Benchmark Times for Quarterfinals 21.5
- Elite: <3:30
- Advanced: 4:00-4:30
- Intermediate: 5:00-5:30
- Beginner: >7:00
Training Focus
This workout develops the following fitness attributes:
- Power (9/10): Both the snatch and 30-inch jump-overs demand explosive hip extension and rapid force production. Success hinges on crisp, powerful pulls and fast, aggressive jumps.
- Speed (8/10): Short sprint stimulus with quick transitions, decisive bar approach, and efficient burpee turnover. Top scores come from minimizing hesitation and keeping a fast, sustainable cadence.
- Strength (7/10): The snatch load is near-threshold for many, requiring strong pulls overhead and a stable catch. Strength is a limiter if you can’t consistently make reps under fatigue.
- Stamina (6/10): Repeated heavy singles or short sets tax shoulder, hip, and posterior chain endurance, while continuous burpee box jump-overs demand steady midline and leg stamina without long rests.
- Flexibility (4/10): Receiving overhead (especially if squat snatching) requires shoulder, thoracic, hip, and ankle mobility. Power snatches reduce depth demands but still require solid overhead range and stable positions.
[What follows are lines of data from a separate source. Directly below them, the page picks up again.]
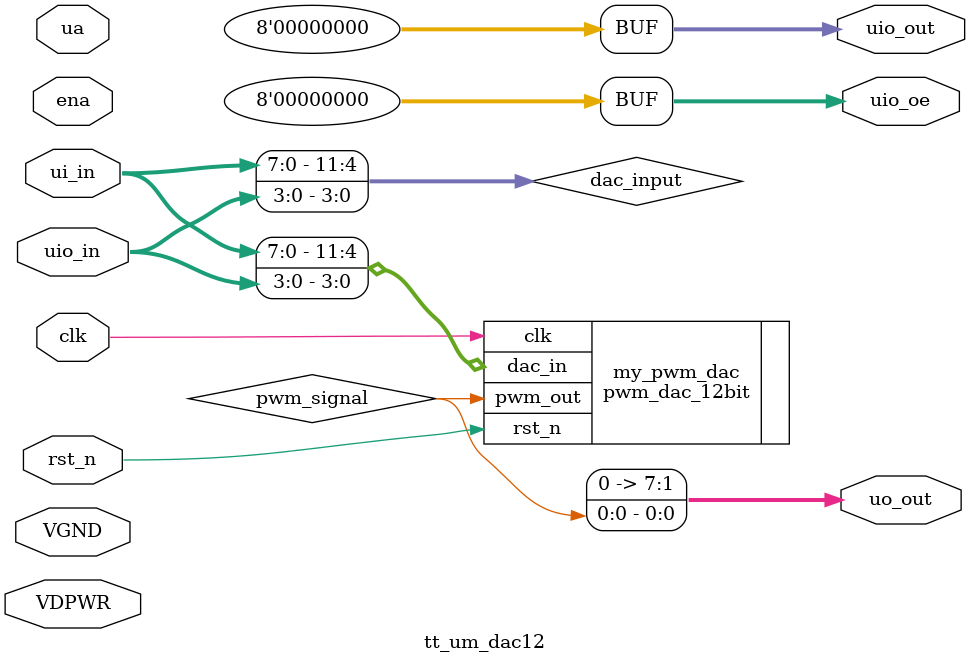
<source format=v>
/*
 * Copyright (c) 2024 Your Name
 * SPDX-License-Identifier: Apache-2.0
 */

`default_nettype none

module tt_um_dac12 (
    input  wire       VGND,
    input  wire       VDPWR,
    input  wire [7:0] ui_in,   // Dedicated inputs [11:4]
    output wire [7:0] uo_out,  // Dedicated outputs
    input  wire [7:0] uio_in,  // IOs: Input path [3:0]
    output wire [7:0] uio_out, // IOs: Output path
    output wire [7:0] uio_oe,  // IOs: Enable path
    inout  wire [7:0] ua,      // Analog pins (unused in this design)
    input  wire       ena,
    input  wire       clk,
    input  wire       rst_n
);

    // --- 12-Bit DAC Implementation ---

    // 1. Combine inputs to form a 12-bit data word.
    //    Using ui_in for the most significant 8 bits and uio_in for the least significant 4 bits.
    wire [11:0] dac_input = {ui_in, uio_in[3:0]};

    // 2. This wire will carry the 1-bit PWM signal from our DAC module.
    wire pwm_signal;

    // 3. Instantiate the 12-bit PWM DAC module.
    pwm_dac_12bit my_pwm_dac (
        .clk(clk),
        .rst_n(rst_n),
        .dac_in(dac_input),
        .pwm_out(pwm_signal)
    );

    // --- Pin Assignments ---

    // 4. Route the PWM signal to a digital output pin.
    assign uo_out[0] = pwm_signal;

    // Tie off all other unused digital outputs to ground.
    assign uo_out[7:1] = 7'b0;
    assign uio_out     = 8'b0;

    // 5. Configure the bidirectional IO pins.
    //    Set uio_oe[3:0] to 0 to use them as inputs.
    //    The rest are also inputs.
    assign uio_oe = 8'b00000000; // All uio pins are inputs

endmodule

</source>
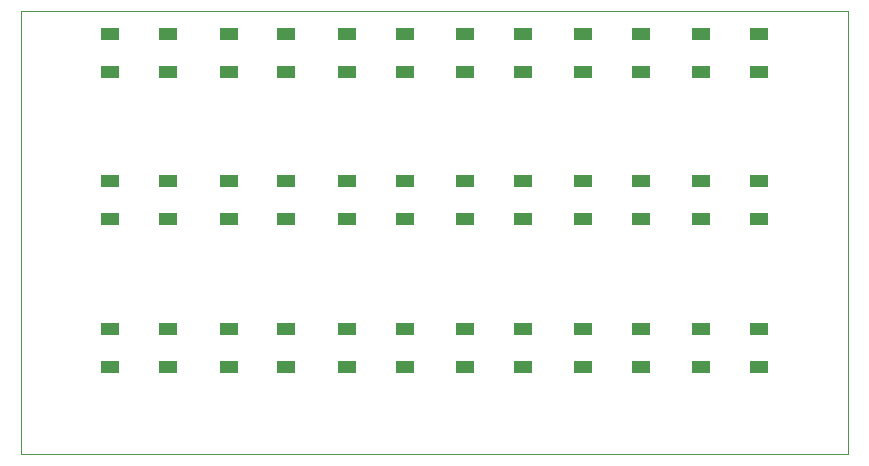
<source format=gbr>
G04 #@! TF.GenerationSoftware,KiCad,Pcbnew,5.1.10-88a1d61d58~90~ubuntu21.04.1*
G04 #@! TF.CreationDate,2021-10-15T10:06:39+02:00*
G04 #@! TF.ProjectId,IndicatorLeds,496e6469-6361-4746-9f72-4c6564732e6b,rev?*
G04 #@! TF.SameCoordinates,Original*
G04 #@! TF.FileFunction,Paste,Top*
G04 #@! TF.FilePolarity,Positive*
%FSLAX46Y46*%
G04 Gerber Fmt 4.6, Leading zero omitted, Abs format (unit mm)*
G04 Created by KiCad (PCBNEW 5.1.10-88a1d61d58~90~ubuntu21.04.1) date 2021-10-15 10:06:39*
%MOMM*%
%LPD*%
G01*
G04 APERTURE LIST*
G04 #@! TA.AperFunction,Profile*
%ADD10C,0.100000*%
G04 #@! TD*
%ADD11R,1.500000X1.000000*%
G04 APERTURE END LIST*
D10*
X45000000Y-49999000D02*
X110000000Y-49999000D01*
X45000000Y-87501000D02*
X45000000Y-49999000D01*
X115001000Y-87501000D02*
X45000000Y-87501000D01*
X115001000Y-49999000D02*
X115001000Y-87501000D01*
X110000000Y-49999000D02*
X115001000Y-49999000D01*
D11*
G04 #@! TO.C,D1*
X107450026Y-80100011D03*
X107450026Y-76900011D03*
X102550026Y-80100011D03*
X102550026Y-76900011D03*
G04 #@! TD*
G04 #@! TO.C,D1*
X97450021Y-80100011D03*
X97450021Y-76900011D03*
X92550021Y-80100011D03*
X92550021Y-76900011D03*
G04 #@! TD*
G04 #@! TO.C,D1*
X87450016Y-80100011D03*
X87450016Y-76900011D03*
X82550016Y-80100011D03*
X82550016Y-76900011D03*
G04 #@! TD*
G04 #@! TO.C,D1*
X77450011Y-80100011D03*
X77450011Y-76900011D03*
X72550011Y-80100011D03*
X72550011Y-76900011D03*
G04 #@! TD*
G04 #@! TO.C,D1*
X67450006Y-80100011D03*
X67450006Y-76900011D03*
X62550006Y-80100011D03*
X62550006Y-76900011D03*
G04 #@! TD*
G04 #@! TO.C,D1*
X57450001Y-80100011D03*
X57450001Y-76900011D03*
X52550001Y-80100011D03*
X52550001Y-76900011D03*
G04 #@! TD*
G04 #@! TO.C,D1*
X107450026Y-67600006D03*
X107450026Y-64400006D03*
X102550026Y-67600006D03*
X102550026Y-64400006D03*
G04 #@! TD*
G04 #@! TO.C,D1*
X97450021Y-67600006D03*
X97450021Y-64400006D03*
X92550021Y-67600006D03*
X92550021Y-64400006D03*
G04 #@! TD*
G04 #@! TO.C,D1*
X87450016Y-67600006D03*
X87450016Y-64400006D03*
X82550016Y-67600006D03*
X82550016Y-64400006D03*
G04 #@! TD*
G04 #@! TO.C,D1*
X77450011Y-67600006D03*
X77450011Y-64400006D03*
X72550011Y-67600006D03*
X72550011Y-64400006D03*
G04 #@! TD*
G04 #@! TO.C,D1*
X67450006Y-67600006D03*
X67450006Y-64400006D03*
X62550006Y-67600006D03*
X62550006Y-64400006D03*
G04 #@! TD*
G04 #@! TO.C,D1*
X57450001Y-67600006D03*
X57450001Y-64400006D03*
X52550001Y-67600006D03*
X52550001Y-64400006D03*
G04 #@! TD*
G04 #@! TO.C,D1*
X107450026Y-55100001D03*
X107450026Y-51900001D03*
X102550026Y-55100001D03*
X102550026Y-51900001D03*
G04 #@! TD*
G04 #@! TO.C,D1*
X97450021Y-55100001D03*
X97450021Y-51900001D03*
X92550021Y-55100001D03*
X92550021Y-51900001D03*
G04 #@! TD*
G04 #@! TO.C,D1*
X87450016Y-55100001D03*
X87450016Y-51900001D03*
X82550016Y-55100001D03*
X82550016Y-51900001D03*
G04 #@! TD*
G04 #@! TO.C,D1*
X77450011Y-55100001D03*
X77450011Y-51900001D03*
X72550011Y-55100001D03*
X72550011Y-51900001D03*
G04 #@! TD*
G04 #@! TO.C,D1*
X67450006Y-55100001D03*
X67450006Y-51900001D03*
X62550006Y-55100001D03*
X62550006Y-51900001D03*
G04 #@! TD*
G04 #@! TO.C,D1*
X57450001Y-55100001D03*
X57450001Y-51900001D03*
X52550001Y-55100001D03*
X52550001Y-51900001D03*
G04 #@! TD*
M02*

</source>
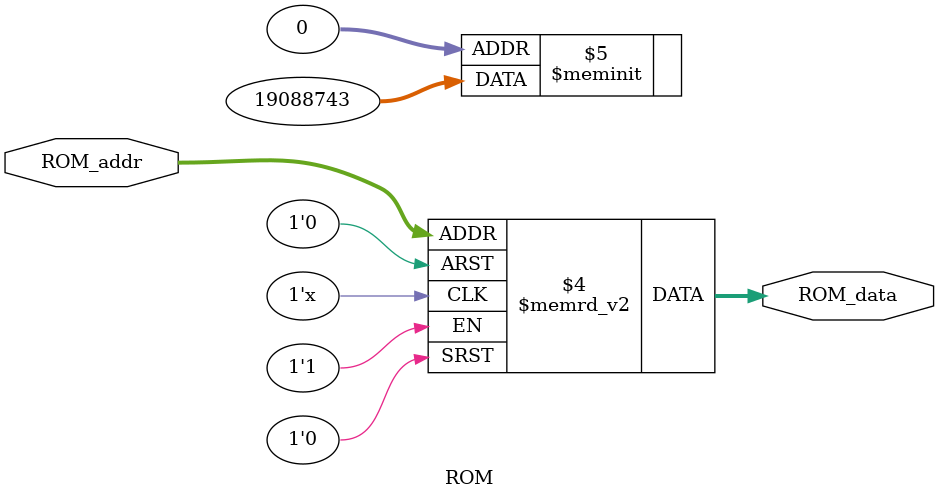
<source format=v>
`timescale 1ns / 1ps

module ROM ( ROM_addr, ROM_data);
output reg [3:0] ROM_data;
input [2:0] ROM_addr;
always @(ROM_addr) begin
	case (ROM_addr)
         3'd0: ROM_data = 4'b0111;
         3'd1: ROM_data = 4'b0110;
         3'd2: ROM_data = 4'b0101;
         3'd3: ROM_data = 4'b0100;
         3'd4: ROM_data = 4'b0011;
         3'd5: ROM_data = 4'b0010;
         3'd6: ROM_data = 4'b0001;
         3'd7: ROM_data = 4'b0000;
        endcase
	end
endmodule


</source>
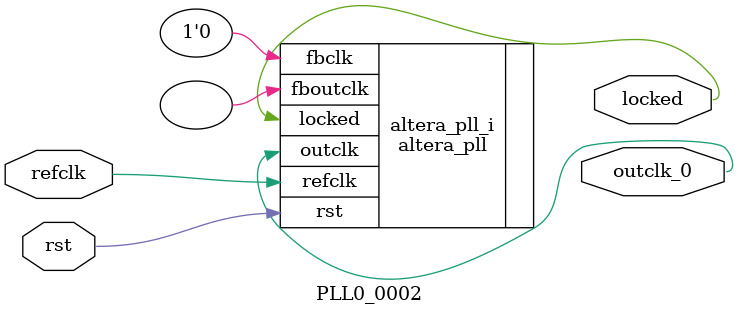
<source format=v>
`timescale 1ns/10ps
module  PLL0_0002(

	// interface 'refclk'
	input wire refclk,

	// interface 'reset'
	input wire rst,

	// interface 'outclk0'
	output wire outclk_0,

	// interface 'locked'
	output wire locked
);

	altera_pll #(
		.fractional_vco_multiplier("false"),
		.reference_clock_frequency("50.0 MHz"),
		.operation_mode("direct"),
		.number_of_clocks(1),
		.output_clock_frequency0("125.000000 MHz"),
		.phase_shift0("0 ps"),
		.duty_cycle0(50),
		.output_clock_frequency1("0 MHz"),
		.phase_shift1("0 ps"),
		.duty_cycle1(50),
		.output_clock_frequency2("0 MHz"),
		.phase_shift2("0 ps"),
		.duty_cycle2(50),
		.output_clock_frequency3("0 MHz"),
		.phase_shift3("0 ps"),
		.duty_cycle3(50),
		.output_clock_frequency4("0 MHz"),
		.phase_shift4("0 ps"),
		.duty_cycle4(50),
		.output_clock_frequency5("0 MHz"),
		.phase_shift5("0 ps"),
		.duty_cycle5(50),
		.output_clock_frequency6("0 MHz"),
		.phase_shift6("0 ps"),
		.duty_cycle6(50),
		.output_clock_frequency7("0 MHz"),
		.phase_shift7("0 ps"),
		.duty_cycle7(50),
		.output_clock_frequency8("0 MHz"),
		.phase_shift8("0 ps"),
		.duty_cycle8(50),
		.output_clock_frequency9("0 MHz"),
		.phase_shift9("0 ps"),
		.duty_cycle9(50),
		.output_clock_frequency10("0 MHz"),
		.phase_shift10("0 ps"),
		.duty_cycle10(50),
		.output_clock_frequency11("0 MHz"),
		.phase_shift11("0 ps"),
		.duty_cycle11(50),
		.output_clock_frequency12("0 MHz"),
		.phase_shift12("0 ps"),
		.duty_cycle12(50),
		.output_clock_frequency13("0 MHz"),
		.phase_shift13("0 ps"),
		.duty_cycle13(50),
		.output_clock_frequency14("0 MHz"),
		.phase_shift14("0 ps"),
		.duty_cycle14(50),
		.output_clock_frequency15("0 MHz"),
		.phase_shift15("0 ps"),
		.duty_cycle15(50),
		.output_clock_frequency16("0 MHz"),
		.phase_shift16("0 ps"),
		.duty_cycle16(50),
		.output_clock_frequency17("0 MHz"),
		.phase_shift17("0 ps"),
		.duty_cycle17(50),
		.pll_type("General"),
		.pll_subtype("General")
	) altera_pll_i (
		.rst	(rst),
		.outclk	({outclk_0}),
		.locked	(locked),
		.fboutclk	( ),
		.fbclk	(1'b0),
		.refclk	(refclk)
	);
endmodule


</source>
- Endurance (4/10): Seven-minute cap keeps this from being a cardio piece, but sustained breathing under high heart rate on burpees and barbell transitions still challenges aerobic capacity in a short, intense window.
Movements
- Snatch
- Burpee Box Jump-Over
Scaling Options
Scale to: 9-6-3 Snatches (135/95 lb) & Burpee Box Jump-Overs (24/20 in) • 9-6-3 Power Snatches (115/75 lb) & Burpee Box Step-Overs (24/20 in) • 9-6-3 Power Snatches (95/65 lb) & Standard Burpees
Scaling Explanation
These adjustments lower load and box height/complexity so athletes can maintain fast, confident reps and the intended sprint stimulus without technical breakdown or repeated misses.
Intended Stimulus
A fast, high-power sprint. The barbell should be heavy but consistently makeable—think quick singles or very small sets with minimal chalking and no missed lifts. Burpee box jump-overs stay unbroken with steady footwork and controlled step-downs. You should feel breathless but composed, finishing just under the cap or several minutes faster if well-calibrated.
Coach Insight
Open with deliberate singles on the 9 to avoid misses; breathe through the burpees to keep heart rate manageable. Accelerate on the 6 and empty the tank on the 3.
One tip: Commit to immediate bar re-grips—step to the bar, breathe once, pull.
Avoid wide rest gaps, sloppy footwork on the box, and rushed, missed snatches. Misses are costly—prioritize perfect first pulls.
Benchmark Notes
9-6-3 snatches at 185/135 plus burpee box jump overs (30 in). The snatch barbell dictates the pace; burpees make breathing the limiter. For pacing: 9 snatches might be 0:40-1:20, 9 burpee box jump overs ~0:40-1:10, and then the 6 and 3 sets are shorter. Total for fast athletes is ~3:30-5:00, and closer to 6-7 if the snatches go to singles. L1-L3: ~6:30-7:00. L4-L6: ~5:30-6:00. L7-L8: ~4:30-5:00. L9-L10: ~3:30-4:30.
Modality Profile
This is a weightlifting and gymnastics couplet. The heavy barbell occupies slightly more time and neurological demand, while burpee box jump-overs provide bodyweight power and cycle rate. No monostructural element is present; breathing rate is driven by the burpee/jump work and fast transitions.